To-do list:
1/ Extract the passage of the North Cascade National Park text starting at "North Cascade N.P., WA" and ending at "of the present.".
2/ Copy only the lines of the listing starting at its first line and ending at the line containing "genus: Ambrosia", with both ends included.
[start of Extract]
North Cascade N.P., WA


     On October 16th, 2017; Becky and I took a road trip to Washington State. There we visited, “North Cascade National Park”.

North Cascades National Park Map

     The North Cascades Range, (pictured below), supports over 300 valley and cirque glaciers within the park.

Mount Liberty Bell in North Cascade National Park

     High, jagged peaks intercept moisture-laden winds that nourish glaciers, waterfalls, lakes, streams, and lush forests. Deep glacial troughs and glacially dissected uplands were left by the greater glaciers of the Ice Age, frost-riven rock towers above active alpine glaciers of the present.

Washington Pass trail looking east toward Kangaroo Ridge

     Exceedingly complex igneous and metamorphic rocks and geologic structures suggest a tempestuous tectonic history involving plate collisions, subduction, accreted terranes, uplift, and volcanism.
[end of Extract]
[start of Records supplied]
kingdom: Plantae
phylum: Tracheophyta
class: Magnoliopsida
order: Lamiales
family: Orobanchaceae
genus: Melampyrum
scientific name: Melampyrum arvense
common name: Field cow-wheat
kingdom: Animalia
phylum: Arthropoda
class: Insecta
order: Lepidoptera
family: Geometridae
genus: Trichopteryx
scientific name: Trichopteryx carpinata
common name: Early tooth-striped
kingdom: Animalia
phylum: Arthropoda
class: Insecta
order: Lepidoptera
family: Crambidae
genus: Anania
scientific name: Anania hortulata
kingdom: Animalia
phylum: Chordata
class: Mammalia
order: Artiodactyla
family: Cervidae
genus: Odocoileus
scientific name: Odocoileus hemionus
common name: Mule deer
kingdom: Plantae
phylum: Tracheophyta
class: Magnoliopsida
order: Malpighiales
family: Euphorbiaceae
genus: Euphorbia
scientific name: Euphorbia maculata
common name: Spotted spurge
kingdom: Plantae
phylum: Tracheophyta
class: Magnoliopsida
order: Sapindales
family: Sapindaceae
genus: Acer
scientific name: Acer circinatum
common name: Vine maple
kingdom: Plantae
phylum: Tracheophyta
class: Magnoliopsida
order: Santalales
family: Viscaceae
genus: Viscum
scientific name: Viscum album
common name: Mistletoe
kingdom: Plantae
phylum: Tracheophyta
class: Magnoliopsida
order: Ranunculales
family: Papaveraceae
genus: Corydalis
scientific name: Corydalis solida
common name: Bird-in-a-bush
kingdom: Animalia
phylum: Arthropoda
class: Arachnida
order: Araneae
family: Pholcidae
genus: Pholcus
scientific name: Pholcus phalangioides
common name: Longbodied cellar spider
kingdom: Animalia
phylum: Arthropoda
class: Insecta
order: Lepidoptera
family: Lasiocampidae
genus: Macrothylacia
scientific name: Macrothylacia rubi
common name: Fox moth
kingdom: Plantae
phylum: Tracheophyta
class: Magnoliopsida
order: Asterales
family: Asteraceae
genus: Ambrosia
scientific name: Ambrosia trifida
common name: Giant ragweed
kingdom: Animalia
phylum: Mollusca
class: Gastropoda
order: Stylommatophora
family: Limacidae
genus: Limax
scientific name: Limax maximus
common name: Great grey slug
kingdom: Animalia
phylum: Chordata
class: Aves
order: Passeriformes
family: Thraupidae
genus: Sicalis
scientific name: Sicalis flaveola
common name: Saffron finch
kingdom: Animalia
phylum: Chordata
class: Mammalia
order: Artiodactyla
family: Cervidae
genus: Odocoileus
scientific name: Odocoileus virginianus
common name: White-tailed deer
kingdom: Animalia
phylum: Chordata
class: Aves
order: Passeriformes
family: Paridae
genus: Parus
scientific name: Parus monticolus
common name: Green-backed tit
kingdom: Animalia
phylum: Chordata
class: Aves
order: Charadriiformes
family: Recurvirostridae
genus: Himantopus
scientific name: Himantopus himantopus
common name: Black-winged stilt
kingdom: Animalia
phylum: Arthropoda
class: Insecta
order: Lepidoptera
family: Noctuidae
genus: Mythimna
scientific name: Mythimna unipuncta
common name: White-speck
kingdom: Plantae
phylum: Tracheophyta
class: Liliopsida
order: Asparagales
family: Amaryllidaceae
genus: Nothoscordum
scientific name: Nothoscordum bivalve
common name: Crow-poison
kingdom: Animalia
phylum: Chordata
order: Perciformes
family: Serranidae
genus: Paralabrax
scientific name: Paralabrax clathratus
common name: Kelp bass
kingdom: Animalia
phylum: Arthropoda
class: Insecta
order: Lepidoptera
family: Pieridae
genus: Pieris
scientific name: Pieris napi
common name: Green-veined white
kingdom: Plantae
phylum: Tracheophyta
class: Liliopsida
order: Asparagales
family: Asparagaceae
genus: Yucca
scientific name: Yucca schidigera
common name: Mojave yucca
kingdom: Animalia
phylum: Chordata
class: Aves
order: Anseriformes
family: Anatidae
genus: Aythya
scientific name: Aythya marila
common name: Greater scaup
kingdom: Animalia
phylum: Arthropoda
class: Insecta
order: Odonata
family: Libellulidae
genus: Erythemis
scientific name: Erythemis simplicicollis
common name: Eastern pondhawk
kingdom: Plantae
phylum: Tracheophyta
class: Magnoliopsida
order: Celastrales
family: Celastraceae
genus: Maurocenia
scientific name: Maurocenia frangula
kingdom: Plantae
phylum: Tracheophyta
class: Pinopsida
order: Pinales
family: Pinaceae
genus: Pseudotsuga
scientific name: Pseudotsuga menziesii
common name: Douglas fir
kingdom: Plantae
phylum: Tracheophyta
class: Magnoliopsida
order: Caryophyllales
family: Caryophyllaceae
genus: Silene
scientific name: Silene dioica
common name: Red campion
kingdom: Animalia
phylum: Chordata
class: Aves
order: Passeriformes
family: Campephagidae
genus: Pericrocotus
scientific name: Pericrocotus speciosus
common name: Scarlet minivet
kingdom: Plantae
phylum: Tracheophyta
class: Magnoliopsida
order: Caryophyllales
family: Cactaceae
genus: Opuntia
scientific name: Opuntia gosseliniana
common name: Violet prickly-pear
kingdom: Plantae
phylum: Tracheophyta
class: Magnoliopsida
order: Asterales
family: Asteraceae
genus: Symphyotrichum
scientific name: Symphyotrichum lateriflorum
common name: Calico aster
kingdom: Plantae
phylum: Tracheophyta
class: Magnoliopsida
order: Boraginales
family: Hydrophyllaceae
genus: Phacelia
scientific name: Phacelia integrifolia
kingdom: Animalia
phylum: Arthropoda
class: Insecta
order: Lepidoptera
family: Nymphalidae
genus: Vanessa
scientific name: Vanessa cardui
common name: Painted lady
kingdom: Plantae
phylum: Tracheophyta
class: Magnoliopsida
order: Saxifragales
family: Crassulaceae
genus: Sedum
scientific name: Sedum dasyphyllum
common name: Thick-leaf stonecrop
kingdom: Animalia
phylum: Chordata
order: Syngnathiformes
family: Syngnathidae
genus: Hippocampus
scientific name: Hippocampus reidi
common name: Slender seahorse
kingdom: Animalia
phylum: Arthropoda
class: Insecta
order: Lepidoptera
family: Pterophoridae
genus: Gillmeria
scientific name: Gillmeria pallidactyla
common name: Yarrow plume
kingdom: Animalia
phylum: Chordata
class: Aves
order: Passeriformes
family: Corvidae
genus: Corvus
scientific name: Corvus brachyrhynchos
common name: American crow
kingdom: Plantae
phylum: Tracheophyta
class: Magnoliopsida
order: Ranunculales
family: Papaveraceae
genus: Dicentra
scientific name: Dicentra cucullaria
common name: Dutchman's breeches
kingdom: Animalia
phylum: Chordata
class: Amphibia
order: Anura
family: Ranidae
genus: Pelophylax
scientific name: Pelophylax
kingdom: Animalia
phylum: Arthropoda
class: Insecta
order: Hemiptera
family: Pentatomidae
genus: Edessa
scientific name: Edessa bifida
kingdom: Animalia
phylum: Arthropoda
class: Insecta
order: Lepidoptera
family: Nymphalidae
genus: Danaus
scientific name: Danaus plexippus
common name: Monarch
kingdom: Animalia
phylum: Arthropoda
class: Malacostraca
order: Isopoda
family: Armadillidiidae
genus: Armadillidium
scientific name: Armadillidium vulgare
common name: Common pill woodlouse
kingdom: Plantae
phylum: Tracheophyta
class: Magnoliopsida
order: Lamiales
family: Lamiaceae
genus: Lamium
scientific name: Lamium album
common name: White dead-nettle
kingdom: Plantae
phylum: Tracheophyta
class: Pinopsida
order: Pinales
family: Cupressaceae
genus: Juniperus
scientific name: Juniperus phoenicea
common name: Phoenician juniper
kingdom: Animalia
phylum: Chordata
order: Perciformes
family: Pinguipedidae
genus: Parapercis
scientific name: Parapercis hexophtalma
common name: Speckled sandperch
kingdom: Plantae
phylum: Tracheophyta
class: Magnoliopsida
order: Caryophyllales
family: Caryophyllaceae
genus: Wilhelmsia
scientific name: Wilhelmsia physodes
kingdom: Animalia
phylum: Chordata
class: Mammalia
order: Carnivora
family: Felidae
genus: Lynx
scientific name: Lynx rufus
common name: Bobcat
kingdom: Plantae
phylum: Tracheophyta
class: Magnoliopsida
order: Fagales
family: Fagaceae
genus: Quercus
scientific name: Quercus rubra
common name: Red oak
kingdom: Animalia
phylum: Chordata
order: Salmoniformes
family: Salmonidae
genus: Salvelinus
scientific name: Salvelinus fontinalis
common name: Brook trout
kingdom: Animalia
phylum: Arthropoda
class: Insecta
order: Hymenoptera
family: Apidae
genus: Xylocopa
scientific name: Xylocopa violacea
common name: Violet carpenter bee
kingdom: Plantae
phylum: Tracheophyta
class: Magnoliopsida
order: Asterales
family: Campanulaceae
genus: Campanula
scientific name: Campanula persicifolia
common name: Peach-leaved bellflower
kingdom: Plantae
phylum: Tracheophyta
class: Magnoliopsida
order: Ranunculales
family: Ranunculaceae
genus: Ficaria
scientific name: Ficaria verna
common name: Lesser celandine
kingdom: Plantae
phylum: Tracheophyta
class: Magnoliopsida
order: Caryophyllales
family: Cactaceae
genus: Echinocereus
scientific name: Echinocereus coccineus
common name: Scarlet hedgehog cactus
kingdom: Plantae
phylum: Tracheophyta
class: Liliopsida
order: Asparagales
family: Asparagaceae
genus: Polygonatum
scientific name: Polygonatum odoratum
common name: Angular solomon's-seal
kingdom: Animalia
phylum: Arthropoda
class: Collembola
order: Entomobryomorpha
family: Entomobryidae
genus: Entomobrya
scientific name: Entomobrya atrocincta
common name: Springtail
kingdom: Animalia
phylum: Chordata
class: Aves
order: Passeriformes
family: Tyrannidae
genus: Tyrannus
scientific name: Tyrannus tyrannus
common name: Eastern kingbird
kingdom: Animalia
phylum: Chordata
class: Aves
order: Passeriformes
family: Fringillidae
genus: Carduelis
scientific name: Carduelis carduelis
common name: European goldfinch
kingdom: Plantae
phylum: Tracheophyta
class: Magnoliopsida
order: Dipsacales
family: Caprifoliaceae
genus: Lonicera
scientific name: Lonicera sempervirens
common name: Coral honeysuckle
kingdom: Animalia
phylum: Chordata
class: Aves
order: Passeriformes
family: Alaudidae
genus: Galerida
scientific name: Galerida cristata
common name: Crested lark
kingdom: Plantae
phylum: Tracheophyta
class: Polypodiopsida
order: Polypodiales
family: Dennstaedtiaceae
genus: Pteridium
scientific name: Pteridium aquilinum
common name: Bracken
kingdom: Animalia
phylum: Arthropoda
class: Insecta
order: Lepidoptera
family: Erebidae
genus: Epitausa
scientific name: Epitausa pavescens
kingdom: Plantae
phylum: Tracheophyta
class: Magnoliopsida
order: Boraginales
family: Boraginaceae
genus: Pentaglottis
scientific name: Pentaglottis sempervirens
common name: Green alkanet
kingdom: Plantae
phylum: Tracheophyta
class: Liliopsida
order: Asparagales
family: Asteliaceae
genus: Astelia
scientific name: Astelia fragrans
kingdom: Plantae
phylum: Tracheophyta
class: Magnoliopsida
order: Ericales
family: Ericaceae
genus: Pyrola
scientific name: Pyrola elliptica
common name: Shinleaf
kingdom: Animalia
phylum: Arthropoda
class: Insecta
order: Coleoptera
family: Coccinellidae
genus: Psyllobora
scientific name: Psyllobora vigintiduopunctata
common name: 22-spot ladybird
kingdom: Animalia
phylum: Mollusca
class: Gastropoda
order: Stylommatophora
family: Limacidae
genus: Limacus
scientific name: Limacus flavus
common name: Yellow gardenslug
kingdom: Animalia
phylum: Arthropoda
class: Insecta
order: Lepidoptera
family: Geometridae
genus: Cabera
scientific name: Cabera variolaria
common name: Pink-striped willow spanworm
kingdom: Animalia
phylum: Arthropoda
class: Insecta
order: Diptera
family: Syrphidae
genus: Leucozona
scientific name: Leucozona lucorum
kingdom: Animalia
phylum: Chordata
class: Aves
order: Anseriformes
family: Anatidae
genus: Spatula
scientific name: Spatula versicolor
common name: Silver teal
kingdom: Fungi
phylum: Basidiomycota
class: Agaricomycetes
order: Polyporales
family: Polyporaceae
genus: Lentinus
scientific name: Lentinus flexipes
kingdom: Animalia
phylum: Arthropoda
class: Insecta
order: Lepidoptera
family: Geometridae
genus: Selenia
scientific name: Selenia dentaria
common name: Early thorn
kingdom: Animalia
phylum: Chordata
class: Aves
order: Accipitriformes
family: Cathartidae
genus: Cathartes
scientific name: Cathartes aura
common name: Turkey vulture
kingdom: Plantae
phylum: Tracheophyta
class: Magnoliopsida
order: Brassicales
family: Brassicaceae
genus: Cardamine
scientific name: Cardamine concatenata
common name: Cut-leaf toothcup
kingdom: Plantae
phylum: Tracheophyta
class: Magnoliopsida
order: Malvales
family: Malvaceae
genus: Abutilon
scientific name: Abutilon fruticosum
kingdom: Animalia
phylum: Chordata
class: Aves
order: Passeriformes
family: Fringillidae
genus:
[end of Records supplied]
Responses to the tasks:
1/
North Cascade N.P., WA


     On October 16th, 2017; Becky and I took a road trip to Washington State. There we visited, “North Cascade National Park”.

North Cascades National Park Map

     The North Cascades Range, (pictured below), supports over 300 valley and cirque glaciers within the park.

Mount Liberty Bell in North Cascade National Park

     High, jagged peaks intercept moisture-laden winds that nourish glaciers, waterfalls, lakes, streams, and lush forests. Deep glacial troughs and glacially dissected uplands were left by the greater glaciers of the Ice Age, frost-riven rock towers above active alpine glaciers of the present.

2/
kingdom: Plantae
phylum: Tracheophyta
class: Magnoliopsida
order: Lamiales
family: Orobanchaceae
genus: Melampyrum
scientific name: Melampyrum arvense
common name: Field cow-wheat
kingdom: Animalia
phylum: Arthropoda
class: Insecta
order: Lepidoptera
family: Geometridae
genus: Trichopteryx
scientific name: Trichopteryx carpinata
common name: Early tooth-striped
kingdom: Animalia
phylum: Arthropoda
class: Insecta
order: Lepidoptera
family: Crambidae
genus: Anania
scientific name: Anania hortulata
kingdom: Animalia
phylum: Chordata
class: Mammalia
order: Artiodactyla
family: Cervidae
genus: Odocoileus
scientific name: Odocoileus hemionus
common name: Mule deer
kingdom: Plantae
phylum: Tracheophyta
class: Magnoliopsida
order: Malpighiales
family: Euphorbiaceae
genus: Euphorbia
scientific name: Euphorbia maculata
common name: Spotted spurge
kingdom: Plantae
phylum: Tracheophyta
class: Magnoliopsida
order: Sapindales
family: Sapindaceae
genus: Acer
scientific name: Acer circinatum
common name: Vine maple
kingdom: Plantae
phylum: Tracheophyta
class: Magnoliopsida
order: Santalales
family: Viscaceae
genus: Viscum
scientific name: Viscum album
common name: Mistletoe
kingdom: Plantae
phylum: Tracheophyta
class: Magnoliopsida
order: Ranunculales
family: Papaveraceae
genus: Corydalis
scientific name: Corydalis solida
common name: Bird-in-a-bush
kingdom: Animalia
phylum: Arthropoda
class: Arachnida
order: Araneae
family: Pholcidae
genus: Pholcus
scientific name: Pholcus phalangioides
common name: Longbodied cellar spider
kingdom: Animalia
phylum: Arthropoda
class: Insecta
order: Lepidoptera
family: Lasiocampidae
genus: Macrothylacia
scientific name: Macrothylacia rubi
common name: Fox moth
kingdom: Plantae
phylum: Tracheophyta
class: Magnoliopsida
order: Asterales
family: Asteraceae
genus: Ambrosia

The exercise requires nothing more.